**Provided text:**

Under a rule of reason analysis, PST was not required to corroborate every day the application was worked on, every surgery Dr. Nezhat performed, or specify precisely what work was done. Such corroboration is particularly unnecessary when, as here, the record indisputably shows that activities must have occurred within the relevant timeframe. The Board compounded its error by summarily dismissing the activities of Dr. Nezhat’s attorney, Mr. Heslin, after determining that PST’s evidence of Dr. Nezhat’s activities did not alone establish reasonable diligence. By preparing and filing the application that would issue as the ’384 patent on behalf of Dr. Nezhat, Mr. Heslin was acting as Dr. Nezhat’s agent. The Board was required to weigh Mr. Heslin’s testimony and evidence of activity as an extension of Dr. Nezhat’s. And it was required to weigh this evidence by application of a rule of reason over the course of the entire critical period.

By failing to consider Mr. Heslin’s activities, the Board erroneously found that PST failed to show diligence during periods when Mr. Heslin was working to constructively reduce the invention to practice. Between the March 16 conference and Dr. Nezhat’s receipt of the second draft application on April 13, the Board criticized that “Dr. Nezhat does not identify any specific activities undertaken or the dates of those activities.” In addition to the work that undoubtedly must have occurred in order to result in a new draft application, the record indicates that during this time, Mr. Heslin at least reviewed and revised the application on April 7. The Board also flagged PST’s lack of evidence for actions Dr. Nezhat took after receiving the second draft until Mr. Heslin filed the application with the PTO, but during this time, Mr. Heslin prepared the application and accompanying disclosure statement and filed these documents on May 1. And Mr. Heslin testified that it was his usual practice to dictate the text of the application and allow time, around eight days, for word processing to transcribe his edits. Evidence of this sort, where the record indisputably shows an attorney was working to constructively reduce an invention to practice, highlights the importance of considering an attorney’s prosecuting activities as part of the inventor’s diligence.

**Supplied records:**
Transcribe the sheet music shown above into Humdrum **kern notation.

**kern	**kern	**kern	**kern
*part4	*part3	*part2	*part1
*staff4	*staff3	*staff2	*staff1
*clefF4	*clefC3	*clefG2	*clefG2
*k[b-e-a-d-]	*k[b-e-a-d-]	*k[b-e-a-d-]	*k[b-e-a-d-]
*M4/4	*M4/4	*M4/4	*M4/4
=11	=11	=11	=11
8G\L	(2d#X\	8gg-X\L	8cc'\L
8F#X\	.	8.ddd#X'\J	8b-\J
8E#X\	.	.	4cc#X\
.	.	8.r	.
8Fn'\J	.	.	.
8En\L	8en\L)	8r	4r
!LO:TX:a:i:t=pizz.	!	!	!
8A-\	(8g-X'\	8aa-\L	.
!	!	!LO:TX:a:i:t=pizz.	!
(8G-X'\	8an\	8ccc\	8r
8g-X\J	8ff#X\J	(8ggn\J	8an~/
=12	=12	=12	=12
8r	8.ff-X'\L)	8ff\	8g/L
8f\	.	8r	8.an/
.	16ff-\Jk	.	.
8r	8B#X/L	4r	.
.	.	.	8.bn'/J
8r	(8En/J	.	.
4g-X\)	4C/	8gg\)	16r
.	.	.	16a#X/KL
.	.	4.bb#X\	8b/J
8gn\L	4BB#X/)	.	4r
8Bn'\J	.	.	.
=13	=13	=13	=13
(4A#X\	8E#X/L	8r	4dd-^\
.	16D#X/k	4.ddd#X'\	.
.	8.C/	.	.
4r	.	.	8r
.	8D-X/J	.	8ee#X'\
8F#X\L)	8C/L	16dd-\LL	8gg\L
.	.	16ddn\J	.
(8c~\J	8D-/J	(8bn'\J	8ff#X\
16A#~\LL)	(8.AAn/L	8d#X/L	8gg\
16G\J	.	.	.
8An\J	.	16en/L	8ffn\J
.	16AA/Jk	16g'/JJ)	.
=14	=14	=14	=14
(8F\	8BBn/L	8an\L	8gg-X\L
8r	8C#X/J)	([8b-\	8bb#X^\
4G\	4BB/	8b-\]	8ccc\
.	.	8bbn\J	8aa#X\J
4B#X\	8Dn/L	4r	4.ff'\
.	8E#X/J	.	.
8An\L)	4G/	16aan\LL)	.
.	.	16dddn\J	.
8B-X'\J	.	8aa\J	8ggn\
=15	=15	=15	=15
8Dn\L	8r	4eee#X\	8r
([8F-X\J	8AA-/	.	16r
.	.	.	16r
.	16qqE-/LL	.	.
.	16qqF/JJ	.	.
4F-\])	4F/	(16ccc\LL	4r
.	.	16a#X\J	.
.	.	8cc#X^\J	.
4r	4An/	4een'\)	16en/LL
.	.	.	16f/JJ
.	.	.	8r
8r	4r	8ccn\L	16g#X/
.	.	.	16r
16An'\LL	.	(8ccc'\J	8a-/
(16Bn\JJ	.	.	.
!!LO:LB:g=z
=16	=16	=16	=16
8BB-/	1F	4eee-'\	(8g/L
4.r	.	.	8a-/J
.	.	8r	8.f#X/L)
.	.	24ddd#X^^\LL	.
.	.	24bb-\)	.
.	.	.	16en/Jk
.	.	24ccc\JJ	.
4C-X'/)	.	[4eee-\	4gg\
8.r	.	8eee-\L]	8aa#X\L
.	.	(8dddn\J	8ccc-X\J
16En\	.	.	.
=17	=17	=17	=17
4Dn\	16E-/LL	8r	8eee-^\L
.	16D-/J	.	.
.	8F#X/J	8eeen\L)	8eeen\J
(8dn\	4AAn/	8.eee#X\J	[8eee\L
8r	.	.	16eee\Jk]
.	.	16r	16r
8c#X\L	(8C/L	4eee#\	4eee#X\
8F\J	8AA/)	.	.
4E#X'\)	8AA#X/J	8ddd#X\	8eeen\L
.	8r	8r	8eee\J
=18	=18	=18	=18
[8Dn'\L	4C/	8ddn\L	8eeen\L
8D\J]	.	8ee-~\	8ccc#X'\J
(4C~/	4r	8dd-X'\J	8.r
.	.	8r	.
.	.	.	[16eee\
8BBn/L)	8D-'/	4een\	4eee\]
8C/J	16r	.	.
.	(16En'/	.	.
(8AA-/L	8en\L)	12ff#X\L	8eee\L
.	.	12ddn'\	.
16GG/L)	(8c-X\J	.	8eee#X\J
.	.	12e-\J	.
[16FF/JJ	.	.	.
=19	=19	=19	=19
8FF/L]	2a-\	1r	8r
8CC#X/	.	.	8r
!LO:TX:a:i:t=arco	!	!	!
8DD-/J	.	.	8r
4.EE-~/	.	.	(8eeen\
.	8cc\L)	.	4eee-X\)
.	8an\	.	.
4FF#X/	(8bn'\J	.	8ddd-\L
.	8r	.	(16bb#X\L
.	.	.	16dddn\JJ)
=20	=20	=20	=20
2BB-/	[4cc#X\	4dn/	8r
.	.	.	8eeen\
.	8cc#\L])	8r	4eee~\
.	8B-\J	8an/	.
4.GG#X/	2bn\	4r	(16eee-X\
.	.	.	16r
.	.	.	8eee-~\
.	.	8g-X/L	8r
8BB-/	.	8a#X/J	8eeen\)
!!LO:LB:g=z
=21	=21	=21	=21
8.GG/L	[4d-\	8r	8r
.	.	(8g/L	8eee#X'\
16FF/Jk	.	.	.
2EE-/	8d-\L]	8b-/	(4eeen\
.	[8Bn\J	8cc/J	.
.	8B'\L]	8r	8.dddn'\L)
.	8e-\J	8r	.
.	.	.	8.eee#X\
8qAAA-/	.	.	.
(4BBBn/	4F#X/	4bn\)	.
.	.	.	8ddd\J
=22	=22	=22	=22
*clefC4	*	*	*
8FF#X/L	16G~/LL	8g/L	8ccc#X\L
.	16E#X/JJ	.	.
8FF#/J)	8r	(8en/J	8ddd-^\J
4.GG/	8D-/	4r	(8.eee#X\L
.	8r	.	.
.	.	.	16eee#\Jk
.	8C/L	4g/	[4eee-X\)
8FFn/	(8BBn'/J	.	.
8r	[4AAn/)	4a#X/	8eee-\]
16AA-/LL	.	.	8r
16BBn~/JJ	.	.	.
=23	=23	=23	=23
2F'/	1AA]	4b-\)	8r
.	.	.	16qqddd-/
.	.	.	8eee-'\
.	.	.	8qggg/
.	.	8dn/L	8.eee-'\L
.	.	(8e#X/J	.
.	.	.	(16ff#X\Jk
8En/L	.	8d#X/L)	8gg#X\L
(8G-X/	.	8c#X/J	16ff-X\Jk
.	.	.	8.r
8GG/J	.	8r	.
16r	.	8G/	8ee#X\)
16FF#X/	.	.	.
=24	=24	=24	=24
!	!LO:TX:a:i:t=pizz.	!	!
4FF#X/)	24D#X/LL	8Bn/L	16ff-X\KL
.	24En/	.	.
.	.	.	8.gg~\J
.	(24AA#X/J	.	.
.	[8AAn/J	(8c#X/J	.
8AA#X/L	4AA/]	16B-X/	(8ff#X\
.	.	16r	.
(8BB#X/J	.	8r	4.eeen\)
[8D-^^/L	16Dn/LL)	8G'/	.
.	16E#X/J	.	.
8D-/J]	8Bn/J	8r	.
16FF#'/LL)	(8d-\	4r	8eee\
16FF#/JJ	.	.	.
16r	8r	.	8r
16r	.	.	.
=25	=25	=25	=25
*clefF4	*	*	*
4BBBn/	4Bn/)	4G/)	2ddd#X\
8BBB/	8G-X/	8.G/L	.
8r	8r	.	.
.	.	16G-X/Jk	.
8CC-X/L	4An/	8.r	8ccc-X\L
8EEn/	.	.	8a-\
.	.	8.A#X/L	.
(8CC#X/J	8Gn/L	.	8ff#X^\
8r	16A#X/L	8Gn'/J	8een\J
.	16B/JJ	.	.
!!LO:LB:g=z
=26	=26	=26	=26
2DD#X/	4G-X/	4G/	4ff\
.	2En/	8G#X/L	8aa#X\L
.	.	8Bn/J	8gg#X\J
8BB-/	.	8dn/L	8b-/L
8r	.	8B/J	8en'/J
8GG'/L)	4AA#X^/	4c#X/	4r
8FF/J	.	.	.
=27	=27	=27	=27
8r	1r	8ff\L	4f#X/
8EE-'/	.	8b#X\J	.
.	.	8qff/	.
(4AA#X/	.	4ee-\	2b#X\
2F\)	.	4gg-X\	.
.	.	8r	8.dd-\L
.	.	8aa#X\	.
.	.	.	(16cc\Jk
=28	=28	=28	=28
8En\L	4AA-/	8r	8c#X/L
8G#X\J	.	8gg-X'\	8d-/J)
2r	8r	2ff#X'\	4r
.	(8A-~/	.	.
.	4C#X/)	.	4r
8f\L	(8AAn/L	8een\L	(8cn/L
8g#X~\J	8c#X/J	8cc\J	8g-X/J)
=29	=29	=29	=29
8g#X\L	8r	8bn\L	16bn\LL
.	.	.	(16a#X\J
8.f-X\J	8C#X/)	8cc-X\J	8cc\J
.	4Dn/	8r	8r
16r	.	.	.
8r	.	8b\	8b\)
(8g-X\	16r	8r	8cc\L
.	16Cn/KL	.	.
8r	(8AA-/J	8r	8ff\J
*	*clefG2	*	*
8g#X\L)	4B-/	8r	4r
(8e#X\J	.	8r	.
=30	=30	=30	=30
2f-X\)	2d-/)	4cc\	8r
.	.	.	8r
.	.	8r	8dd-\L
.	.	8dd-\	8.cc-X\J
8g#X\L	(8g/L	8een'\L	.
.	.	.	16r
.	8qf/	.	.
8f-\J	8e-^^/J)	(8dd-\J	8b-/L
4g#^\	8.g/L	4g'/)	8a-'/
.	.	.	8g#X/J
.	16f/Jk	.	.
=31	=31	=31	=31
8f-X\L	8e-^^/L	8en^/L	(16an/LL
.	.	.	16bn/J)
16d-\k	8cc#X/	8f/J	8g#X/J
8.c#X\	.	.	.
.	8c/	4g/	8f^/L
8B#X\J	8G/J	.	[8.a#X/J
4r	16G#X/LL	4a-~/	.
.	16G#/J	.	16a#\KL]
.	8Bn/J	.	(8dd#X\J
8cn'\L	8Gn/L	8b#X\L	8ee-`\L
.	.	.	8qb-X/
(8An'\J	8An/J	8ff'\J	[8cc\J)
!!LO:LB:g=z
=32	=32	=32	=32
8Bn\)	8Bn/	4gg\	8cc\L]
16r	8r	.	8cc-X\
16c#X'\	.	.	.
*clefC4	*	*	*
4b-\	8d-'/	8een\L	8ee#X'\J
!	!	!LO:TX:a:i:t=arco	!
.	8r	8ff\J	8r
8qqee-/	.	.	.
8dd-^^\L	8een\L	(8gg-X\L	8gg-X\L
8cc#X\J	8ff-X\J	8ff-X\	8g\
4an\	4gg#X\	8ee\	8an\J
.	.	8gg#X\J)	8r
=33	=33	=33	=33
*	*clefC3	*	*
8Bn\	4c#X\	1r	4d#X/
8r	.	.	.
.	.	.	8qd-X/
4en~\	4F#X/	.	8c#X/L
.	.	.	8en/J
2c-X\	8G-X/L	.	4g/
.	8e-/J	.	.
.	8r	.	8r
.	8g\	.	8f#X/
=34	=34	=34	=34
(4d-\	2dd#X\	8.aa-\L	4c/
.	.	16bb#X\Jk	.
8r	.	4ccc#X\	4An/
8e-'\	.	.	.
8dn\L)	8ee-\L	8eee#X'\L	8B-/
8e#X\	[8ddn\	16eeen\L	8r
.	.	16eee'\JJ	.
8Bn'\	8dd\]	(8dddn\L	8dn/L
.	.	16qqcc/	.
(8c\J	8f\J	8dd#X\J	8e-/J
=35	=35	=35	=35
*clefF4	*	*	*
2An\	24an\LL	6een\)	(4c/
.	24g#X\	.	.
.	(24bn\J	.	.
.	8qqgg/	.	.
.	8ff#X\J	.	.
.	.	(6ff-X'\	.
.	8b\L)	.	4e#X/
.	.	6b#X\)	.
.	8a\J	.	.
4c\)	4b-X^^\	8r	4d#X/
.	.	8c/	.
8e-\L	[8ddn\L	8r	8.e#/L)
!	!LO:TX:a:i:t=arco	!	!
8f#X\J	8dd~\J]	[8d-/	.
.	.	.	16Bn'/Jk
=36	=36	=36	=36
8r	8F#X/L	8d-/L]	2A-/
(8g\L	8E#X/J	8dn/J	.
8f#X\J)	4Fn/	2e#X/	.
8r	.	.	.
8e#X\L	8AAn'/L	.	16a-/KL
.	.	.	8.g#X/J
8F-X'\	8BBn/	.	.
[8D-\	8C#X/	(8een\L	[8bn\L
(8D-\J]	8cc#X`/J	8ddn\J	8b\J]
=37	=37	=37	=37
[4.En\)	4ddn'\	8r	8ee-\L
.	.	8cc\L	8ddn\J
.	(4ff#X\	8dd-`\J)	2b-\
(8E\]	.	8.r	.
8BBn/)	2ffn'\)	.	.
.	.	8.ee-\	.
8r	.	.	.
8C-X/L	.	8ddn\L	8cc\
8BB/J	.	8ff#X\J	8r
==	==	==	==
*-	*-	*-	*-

**Work item A:**
In the passage on PST's diligence, on what date did Mr. Heslin file the application and the accompanying disclosure statement with the PTO?
**Work item B:**
Carry on the passage on PST's diligence from its final sentence.

**Response area A:**
He filed them on May 1.

**Response area B:**
The Board’s focus on gaps of inactivity also led it to make fact findings unsupported by substantial evidence. The most egregious of these concerns the Board’s finding of inactivity between March 12 and March 15. The record indicates that on March 12, in response to comments received on March 2, Mr. Heslin requested that they “meet to discuss finalizing the draft.” March 12, 1998 was a Thursday. Mr. Heslin’s billing records confirm that he met with Dr. Nezhat the following Monday, March 16. The Board determined that the period from Thursday to Sunday constituted a gap of inactivity, finding in support that “[n]o evidence is presented as to the nature of the comments” Dr. Nezhat sent on March 2 and “no evidence is presented as to the nature of the March 16 conference.” However, the evidence shows that Mr. Heslin posed a question regarding the invention, that the two met on March 16, and that the question was answered when the two met. The Board’s finding that this long weekend amounted to a period of inactivity is unreasonable on its face.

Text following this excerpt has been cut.